§ **DATA SUPPLIED**:

'''

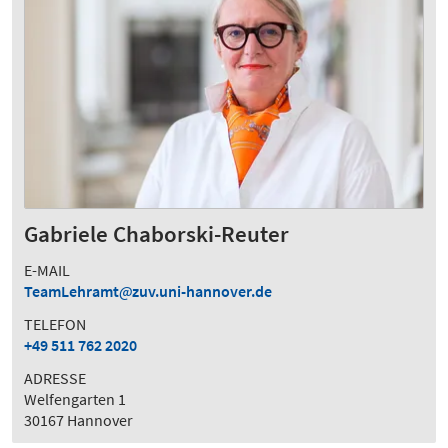
Gabriele Chaborski-Reuter
E-MAIL
TeamLehramt
zuv.uni-hannover.de
TELEFON
+49 511 762 2020
ADRESSE
Welfengarten 1
30167 Hannover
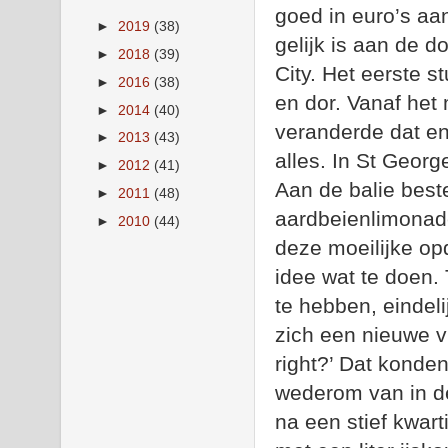
goed in euro’s a
►
2019
(38)
gelijk is aan de d
►
2018
(39)
City. Het eerste s
►
2016
(38)
en dor. Vanaf he
►
2014
(40)
veranderde dat en
►
2013
(43)
alles. In St Georg
►
2012
(41)
Aan de balie best
►
2011
(48)
aardbeienlimonade
►
2010
(44)
deze moeilijke op
idee wat te doen. 
te hebben, eindeli
zich een nieuwe v
right?’ Dat konden
wederom van in de
na een stief kwar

'''

§ **WORK INSTRUCTIONS**: Rewrite the text of all the records above, replacing "TELEFON" with "PHONE" and keeping everything else the same. Leave the pictures out of your answer.

§ **WORKED SOLUTION**:
Gabriele Chaborski-Reuter
E-MAIL
TeamLehramt
zuv.uni-hannover.de
PHONE
+49 511 762 2020
ADRESSE
Welfengarten 1
30167 Hannover
goed in euro’s a
►
2019
(38)
gelijk is aan de d
►
2018
(39)
City. Het eerste s
►
2016
(38)
en dor. Vanaf he
►
2014
(40)
veranderde dat en
►
2013
(43)
alles. In St Georg
►
2012
(41)
Aan de balie best
►
2011
(48)
aardbeienlimonade
►
2010
(44)
deze moeilijke op
idee wat te doen. 
te hebben, eindeli
zich een nieuwe v
right?’ Dat konden
wederom van in de
na een stief kwar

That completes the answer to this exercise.